Below is the question that stultifies me, accompanied by my uneasy undertaking to solve it.

1. The problem statement, all variables and given/known data

2. Relevant equations
s = d/t, I imagine.
3. Attempt at a solution

a. I'm confident with my response to this one:

47x, 'x' being the number of hours the gazelle spent travelling: the totality of this expression upon the value of 'x' being discerned would represent distance travelled.

b. I'm confident with my response to this one, too:

65x, 'x' being the number of hours the cheetah spent travelling.

c. Here's where it gets tricky (for me). What I got was:

65x - 1

My reasoning, simple: it takes x hours for the cheetah to catch the gazelle.
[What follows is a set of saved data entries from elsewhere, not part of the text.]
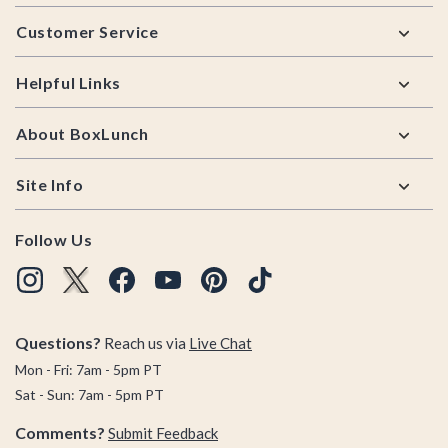
Footer
Customer Service
Helpful Links
About BoxLunch
Site Info
Follow Us
Questions?
Reach us via
Live Chat
Mon - Fri: 7am - 5pm PT
Sat - Sun: 7am - 5pm PT
Comments?
Submit Feedback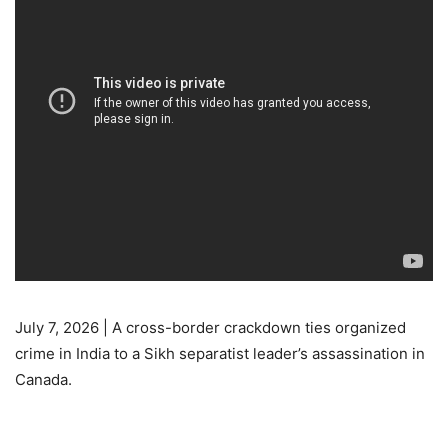
July 7, 2026 | A cross-border crackdown ties organized
crime in India to a Sikh separatist leader’s assassination in
Canada.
I don't exactly know how the -1 comes into play here (and not +1, considering he has to run another mile).

d. 65x = 47x + 1
[Subtract 47x from both sides]
18x = 1
x = 1/18

It would take 1/18 of an hour for the cheetah to catch up to the gazelle.

If we take what I initially suspected the answer to 'c' to be, we get a negative yielding, which is totally implausible:

65x + 1 = 47x
65x = 57x - 1
18x = -1
x = -1/18

Am I even on the right track?

2. Nov 25, 2012

### Millennial

"My reasoning, simple: it takes x hours for the cheetah to catch the gazelle. I don't exactly know how the -1 comes into play here (and not +1, considering he has to run another mile)."
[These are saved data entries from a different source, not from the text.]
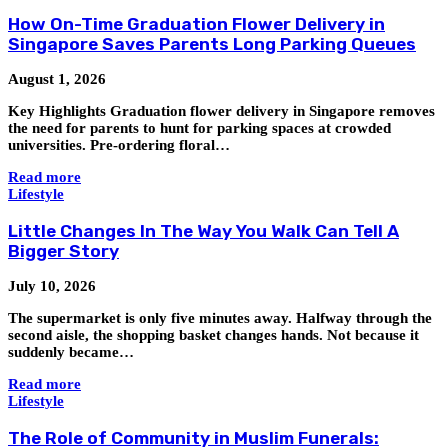
How On-Time Graduation Flower Delivery in
Singapore Saves Parents Long Parking Queues
August 1, 2026
Key Highlights Graduation flower delivery in Singapore removes
the need for parents to hunt for parking spaces at crowded
universities. Pre-ordering floral…
Read more
Lifestyle
Little Changes In The Way You Walk Can Tell A
Bigger Story
July 10, 2026
The supermarket is only five minutes away. Halfway through the
second aisle, the shopping basket changes hands. Not because it
suddenly became…
Read more
Lifestyle
The Role of Community in Muslim Funerals: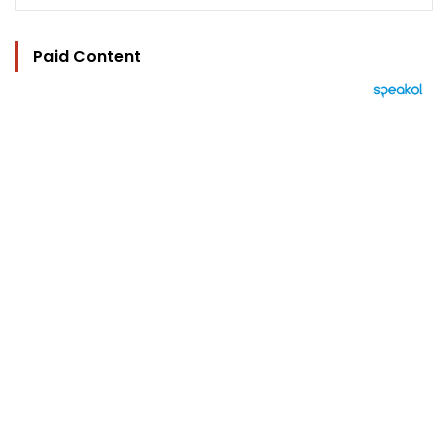
Paid Content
This is wrong. The cheetah travels 65x miles in time x, while the gazelle travels 47x. As the cheetah approaches the gazelle, the gazelle will be going forward as well. This means that the cheetah won't run for 1/65 hours as you would expect. It will run more. Can you think how much it would run?

3. Nov 25, 2012

### HallsofIvy

Staff Emeritus
If the gazelle runs at 47 mi/hr and the cheetah runs at 65 mi/h, how fast is the distace between them closing?

4. Nov 25, 2012

### Wolfowitz

Millennial: I fully understand the gazelle will be running too. If I didn't, I would have put for "c." that the cheetah would have to travel only one mile in order to catch up to the gazelle. lol

Here is my second attempt. (HallsofIvy omits that there is a 1 mile disparity, and doesn't address my unease with representing this algebraically.)

The distance between them closes when the difference between the respective distances travelled is 0:

65*x - 47*x + 1 = 0
18*x + 1 = 0
18*x = -1
x = -1/18

In -1/18 of an hour, the cheetah will catch up to the gazelle.

@RV: I wasn't complaining. It was merely a statement of fact.

Last edited: Nov 25, 2012
5. Nov 25, 2012

### symbolipoint

That is the right approach. The rate of approach is 65-47 miles per hour. The distance between them is decreasing by 18 miles per hour. How far from each other are they at the start of part c. ? How much time would be required to close the distance to 0? Now, how far was this for the cheetah, using the actual fastest speed for the cheetah?

6. Nov 25, 2012

### Ray Vickson

HallsofIvy did not omit anything; he simply left it up to you to do some of the work (as per Forum rules). Also: people cannot tell what makes you feel uneasy if you don't tell them!

RGV

7. Nov 25, 2012

### symbolipoint

Clue: The TIME is the same but the distances are different.